## Tarefa
Dê seguimento ao excerto sobre o erro na forma do processo, escrevendo o que vem depois da última frase apresentada.

## Excerto
-*-*-

Aliás, a mera repetição do pedido, outra vez em erro de forma – apesar da decisão proferida na ação absolutamente idêntica que correu termos sob o nº 372/16.5BEAVR (facto 2 do probatório) - configura o reinício de um ciclo de pedidos que se afiguram ser meramente dilatórios e desrespeitosos das decisões já proferidas e das autoridades que as proferiram.
Tal atitude rasa a desobediência e a má-fé processual. Pelo que não merece qualquer acolhimento. (…)”
A jurisprudência dos tribunais superiores, com o apoio da doutrina, tem afirmado, de modo reiterado, que o erro na forma do processo se afere pela adequação do meio processual utilizado ao fim por ele visado: se o pedido formulado pelo autor não se ajusta à finalidade abstractamente figurada pela lei para essa forma processual ocorre o erro na forma do processo (cfr. ALBERTO DOS REIS, in Código de Processo Civil Anotado, volume II, Coimbra Editora, 3.ª edição – reimpressão, págs. 288/289. No mesmo sentido, RODRIGUES BASTOS, in Notas ao Código de Processo Civil, volume I, 3.ª edição, 1999, pág. 262, e ANTUNES VARELA, in Revista de Legislação e Jurisprudência, ano 100.º, pág. 378.).

-*-*-

## Dados fornecidos
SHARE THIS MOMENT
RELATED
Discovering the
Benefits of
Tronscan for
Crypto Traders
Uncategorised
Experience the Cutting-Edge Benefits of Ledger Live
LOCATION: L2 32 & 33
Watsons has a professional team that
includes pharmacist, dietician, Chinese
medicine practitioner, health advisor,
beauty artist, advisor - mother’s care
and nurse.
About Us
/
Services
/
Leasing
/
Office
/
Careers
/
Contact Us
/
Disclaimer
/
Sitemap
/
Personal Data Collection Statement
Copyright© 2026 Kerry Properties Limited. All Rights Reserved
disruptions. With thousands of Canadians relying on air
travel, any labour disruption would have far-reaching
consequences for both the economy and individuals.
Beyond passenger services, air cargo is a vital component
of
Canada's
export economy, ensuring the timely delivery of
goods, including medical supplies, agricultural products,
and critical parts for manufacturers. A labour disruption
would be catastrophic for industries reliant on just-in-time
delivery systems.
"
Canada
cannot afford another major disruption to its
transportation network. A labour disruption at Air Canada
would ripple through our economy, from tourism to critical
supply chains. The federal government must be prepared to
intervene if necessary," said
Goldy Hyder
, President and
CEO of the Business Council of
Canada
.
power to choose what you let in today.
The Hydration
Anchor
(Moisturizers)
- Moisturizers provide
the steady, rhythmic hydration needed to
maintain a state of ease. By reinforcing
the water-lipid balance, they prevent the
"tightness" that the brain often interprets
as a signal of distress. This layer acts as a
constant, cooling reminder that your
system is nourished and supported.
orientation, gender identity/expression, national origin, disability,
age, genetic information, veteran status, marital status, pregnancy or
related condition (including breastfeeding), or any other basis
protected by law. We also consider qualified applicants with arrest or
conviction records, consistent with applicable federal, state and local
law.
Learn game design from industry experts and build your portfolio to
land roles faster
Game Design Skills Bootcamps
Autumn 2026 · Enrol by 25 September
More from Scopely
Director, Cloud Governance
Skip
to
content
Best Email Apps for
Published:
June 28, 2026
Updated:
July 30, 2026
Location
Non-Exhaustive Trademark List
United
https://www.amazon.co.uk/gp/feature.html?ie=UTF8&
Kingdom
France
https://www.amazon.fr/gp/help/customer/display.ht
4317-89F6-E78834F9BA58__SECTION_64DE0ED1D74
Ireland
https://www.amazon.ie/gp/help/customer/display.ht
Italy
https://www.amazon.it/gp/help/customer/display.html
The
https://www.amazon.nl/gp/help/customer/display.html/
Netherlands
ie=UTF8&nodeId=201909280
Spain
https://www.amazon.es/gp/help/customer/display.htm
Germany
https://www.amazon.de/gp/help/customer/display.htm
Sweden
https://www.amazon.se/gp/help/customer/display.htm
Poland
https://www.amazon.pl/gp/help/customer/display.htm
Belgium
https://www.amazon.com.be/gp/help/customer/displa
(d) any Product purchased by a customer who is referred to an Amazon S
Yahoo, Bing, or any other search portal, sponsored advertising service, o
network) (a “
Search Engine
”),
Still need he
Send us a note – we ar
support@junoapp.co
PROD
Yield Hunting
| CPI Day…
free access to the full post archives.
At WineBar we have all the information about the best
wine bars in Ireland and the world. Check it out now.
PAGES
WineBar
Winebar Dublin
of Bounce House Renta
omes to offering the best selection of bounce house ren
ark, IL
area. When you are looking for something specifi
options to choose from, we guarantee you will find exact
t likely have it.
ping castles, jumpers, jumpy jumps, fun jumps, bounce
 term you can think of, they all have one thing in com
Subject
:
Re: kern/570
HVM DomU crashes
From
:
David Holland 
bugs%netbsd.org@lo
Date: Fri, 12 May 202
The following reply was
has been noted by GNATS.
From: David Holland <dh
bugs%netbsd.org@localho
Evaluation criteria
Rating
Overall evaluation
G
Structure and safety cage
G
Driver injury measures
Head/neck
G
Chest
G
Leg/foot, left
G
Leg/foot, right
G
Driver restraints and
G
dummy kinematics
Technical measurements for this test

-*-*-

## Resposta
Contudo, o STA, tendo sempre em vista os princípios da tutela jurisdicional efectiva e pro actione, “(…) tem vindo a adoptar uma posição de grande flexibilidade na interpretação do pedido quando, em face das concretas causas de pedir invocadas, se possa intuir – ainda que com recurso à figura do pedido implícito – qual a verdadeira pretensão de tutela jurídica. Mas isso não autoriza que, no método para aferir da verificação do erro na forma do processo, se substitua o pedido, enquanto elemento determinante para apurar a propriedade processual, pela causa de pedir.
Assim, para saber se ocorre ou não erro na forma do processo é preciso atentar no pedido que foi formulado, na concreta pretensão de tutela jurisdicional que o contribuinte visa obter; já saber se as causas de pedir aduzidas podem ou não suportar esse pedido é matéria que se situa no âmbito da procedência. Por isso, com o fundamento de que as causas de pedir invocadas não são adequadas ao pedido formulado poderá decidir-se no sentido da improcedência da acção (eventualmente, até do indeferimento liminar da petição inicial), mas não no sentido da verificação do erro na forma do processo” - cfr. Acórdão do STA, de 28/05/2014, proferido no âmbito do recurso n.º 01086/13.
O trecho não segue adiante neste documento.